Still Nate focuses only on me. “I know what happened to your father too. It’s all in that journal, once I went back and reread it. Tony told Eva everything and she was seduced by the idea that she could be his salvation. I know what you did that night, Anna, the price you paid, how Tony has held it over you ever since.”

Tony opens his mouth but then stops himself. A white-hot energy burns through me as the truth of Nate’s words takes hold.

“You’re right. I did it for both of us, for me and Tony. I took his inhalers that night knowing there were no spare ones in the house. Tony, you remember the row, I know you do, before his asthma attack. How he dragged me down the stairs, slapping and punching me, turning on you too while I lay on the floor...”

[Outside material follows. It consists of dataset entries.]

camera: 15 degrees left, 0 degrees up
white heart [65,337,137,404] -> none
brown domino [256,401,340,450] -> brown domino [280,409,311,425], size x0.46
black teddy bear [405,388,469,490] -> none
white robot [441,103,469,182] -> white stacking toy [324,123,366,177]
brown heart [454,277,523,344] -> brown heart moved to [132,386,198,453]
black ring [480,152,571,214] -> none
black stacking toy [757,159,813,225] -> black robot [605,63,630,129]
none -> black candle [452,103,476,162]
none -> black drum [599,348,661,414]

Tony nods, lost in the memory of that night. “I never told a soul, Anna.”

“Except Eva,” says Nate.

My brain fizzes, folds over for a moment. I’m back there now in my father’s house. My head spinning after my fall, stumbling upstairs to the bathroom. I sat on the floor, my cheek against the cool tiles. That’s when I saw both of them, on their sides on the glass shelf above the sink. In a dazed state, angry, I grabbed them. I walked downstairs, found the last one I knew he kept in the kitchen drawer too, and stuffed them all deep into the refuse sacks that the garbagemen would take away the next morning.

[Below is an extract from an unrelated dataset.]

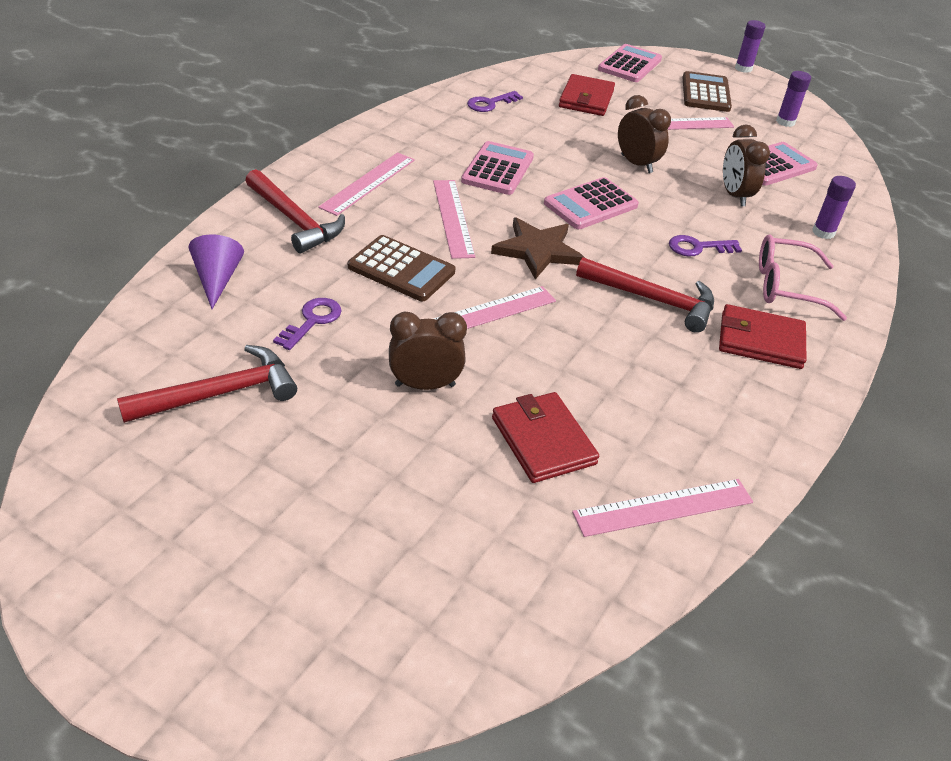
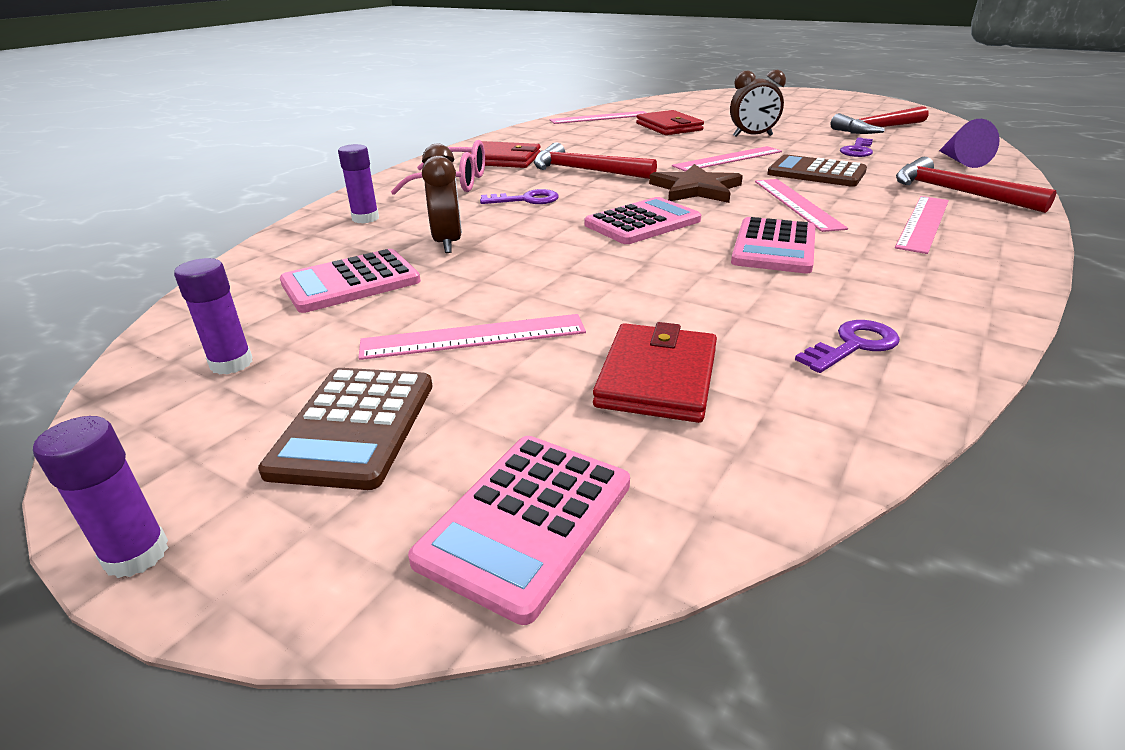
camera: 175 degrees left, 10 degrees down
brown clock [618,95,671,173] -> none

“You took his inhalers. I took her phone. I guess we’re not so different after all. Doesn’t that make us level, sis?”

“I never wanted my father to die, I just wasn’t thinking clearly,” I say to Nate, ignoring Tony’s mocking tone. “My greatest mistake was confessing to Tony a few days later because I couldn’t bear the guilt. I wanted to go to the police buthewouldn’t let me.”

It looks premeditated, he’d said.They’d lock you up. I can’t let that happen to you.

So I became a prisoner of a different sort. Owned by my brother, the worst sentence of all. Unable to confide in anyone else, I could never move on, ruined by my own actions.

“Tony punished you, held you to ransom, instead of getting you the help and support you needed,” says Nate, softly.

“I can see what you’re doing,” Tony says to Nate. “You lost Eva to me and now you’re trying to win over Anna. It’s pathetic. Separate beds. How humiliating,” he hisses, triumphant, and the ghost of a smile flits across his face. Tony turns. “I swear, Anna, if you forgive him, if you buy this bullshit and go back to him...if you go to the police about me and Eva... I’ll tell the police about your father. I won’t keep your secret anymore.”

“I doubt it,” says Nate. “It’s only your word against Anna’s and who’d believe you?”

“The police. You know I found the inhalers. I guessed what had happened, the state you were in after Dad attacked you. I took them to protect you, Anna. If anyone found out, it’s a scandal that could destroy everything you’ve worked for, your journalism, your promising career.”

“Please, no more, shut up,” I scream, bursting. Nate swallows hard, features tightening.

“You destroyed Eva, Tony, and I won’t let you do the same to Anna.”

Tony stares at him, begins inching forward.

“Nate, he’s got a knife,” I shriek. Too late. Tony leaps toward Nate, the blade cuts through the air. Nate runs at Tony, who trips and falls, taking Nate down with him, and the knife drops to the floor. They struggle, both on the ground, tangled and enmeshed. Tony has split his knuckle open; there’s a deep gash on Nate’s forehead.

I am briefly immobilized. I hear a crack as Tony’s fist connects with Nate’s cheekbone. Nate falls back and Tony straddles him, slams his head on the marble tiles. “Do something!” Nate’s voice is a strangled growl. The words are like a touch paper, galvanizing me.

I won’t let Tony control me anymore.

Nate shrieks, twists his head in my direction, spitting blood on the floor. I run toward the knife and pick it up. Something else catches my eye.

Hedone. There she is, leaning against the wall as if she’s been waiting all along. I grab the sculpture.